PC Game Sales Dropped In 2005
Gamasutra reports on the not-terribly-surprising news that PC game sales were down in 2005. From the article: "Also doing excellently was EA's The Sims 2 and its two associated expansions, and The Sims franchise collectively took up four of the top ten spots. The rest of the top ten is made up of a mixture of the mass-market accessible games, such as Roller Coaster Tycoon 3, with the more 'hardcore' shooter and MMO titles such as Guild Wars and Battlefield 2."
I'm sorry, this year I couldn't even be bothered to steal games for the PC; nothing is interesting of fun anymore. First Person Shooters have become tech-demos built on top of a standard game (you could honestly re-release Half-Life with prettier graphics and be producing the same game), RTS games have evolved little since Dune 2, there were no major RPGs released, and little inovation in turn based strategy; the only games worth playing this year were MMO games which require you to purchase the game.
Stealing games has always existed and has not risen in populatity; much like the moive and music industry people are just tired of the same pice of crap being released over and over again with only the names changing. This is the reason that no one should be surprised that the Nintendo DS is so successful in Japan (and North America for that matter); people are tired of the same, if something new isn't produced people will give up on gaming and move to the next medium (ie. the industry will crash).
I would say MMORPG's are definitely the reason game sales are down, but not because they are disliked, but because they are too successful.
To play WoW, I buy the game for $60 and pay $15/month.
Assuming the game is fun to me for two years, that's $420. Where I might have bought seven $60 games over that two-year stretch, I bought one.

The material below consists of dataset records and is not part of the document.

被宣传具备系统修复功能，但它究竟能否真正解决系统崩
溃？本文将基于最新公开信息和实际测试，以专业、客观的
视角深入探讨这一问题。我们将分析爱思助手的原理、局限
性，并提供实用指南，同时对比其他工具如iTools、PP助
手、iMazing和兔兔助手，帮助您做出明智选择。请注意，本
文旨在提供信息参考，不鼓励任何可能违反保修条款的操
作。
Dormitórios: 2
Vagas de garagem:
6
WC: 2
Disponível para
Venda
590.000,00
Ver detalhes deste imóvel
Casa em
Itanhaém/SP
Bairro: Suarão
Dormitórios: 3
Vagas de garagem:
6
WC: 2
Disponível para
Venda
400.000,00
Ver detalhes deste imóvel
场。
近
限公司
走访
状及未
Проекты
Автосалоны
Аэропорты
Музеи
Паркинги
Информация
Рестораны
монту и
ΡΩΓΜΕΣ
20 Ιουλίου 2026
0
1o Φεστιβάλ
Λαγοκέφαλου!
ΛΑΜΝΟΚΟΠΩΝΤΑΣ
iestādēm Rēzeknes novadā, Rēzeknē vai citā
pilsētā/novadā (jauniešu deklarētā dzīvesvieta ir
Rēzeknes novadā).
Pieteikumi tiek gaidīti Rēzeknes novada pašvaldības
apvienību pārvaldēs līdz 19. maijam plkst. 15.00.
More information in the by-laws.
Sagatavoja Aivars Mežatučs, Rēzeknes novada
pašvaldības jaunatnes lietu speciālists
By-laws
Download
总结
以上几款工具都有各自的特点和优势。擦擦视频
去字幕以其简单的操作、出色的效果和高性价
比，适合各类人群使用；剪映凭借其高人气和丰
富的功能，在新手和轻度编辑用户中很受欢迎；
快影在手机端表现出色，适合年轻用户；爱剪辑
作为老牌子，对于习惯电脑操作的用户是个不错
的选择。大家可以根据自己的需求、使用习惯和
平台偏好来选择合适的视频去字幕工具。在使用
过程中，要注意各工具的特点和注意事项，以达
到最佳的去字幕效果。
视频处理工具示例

Using myself as anecdotal evidence of my point... I used to buy a ton of RTS and FPS games, but when Everquest came out, it was the just about only PC game I played for almost three years. When I finally got bored with it, I started buying games again, such as Diablo II, Neverwinter Nights, and a handful of newer FPS games... City of Heroes came out, that was it again for another year or so. World of Warcraft came out for the Mac, and I scrapped my game PC entirely.
The reason for this lock-in is the subscription. If I'm paying a monthly fee to play a game, I'm damn well going to play that game whenever I'm in the mood for gaming, or else I won't feel that I'm getting my moneys worth. As long as the game is enough fun that I would rather pay this months $15 than spend $60 to try something new, nobody else is likely to sell me anything else.
To get me to cancel my WoW account and buy something else, the game companies really need to come up with something a hell of a lot better than Yet Another FPS. I've played Quake, thanks. If you want my three pictures of President Jackson, you need to come up with something new.
Information wants to be anthropomorphized.
I bought a couple games based on the required and suggested hardware levels and discovered something shocking. They lied. I'm sticking with the last generation of games (hl2, WC3, civ3, aoe2, wow) because they are fun and run acceptably on my hardware. I don't care how incredible AoE3, Civ4, F.E.A.R, etc are - I have to turn all the graphics and effects down to almost nothing to get acceptable framerates.
This probably also explains how consoles are picking up. People are just plain tired of the upgrade treadmill for PC games. If the graphics and effects levels degraded acceptably it would be one thing, but the vast majority of games do not, these games are designed around graphics and effects that run very poorly with the 'suggested' hardware from the box.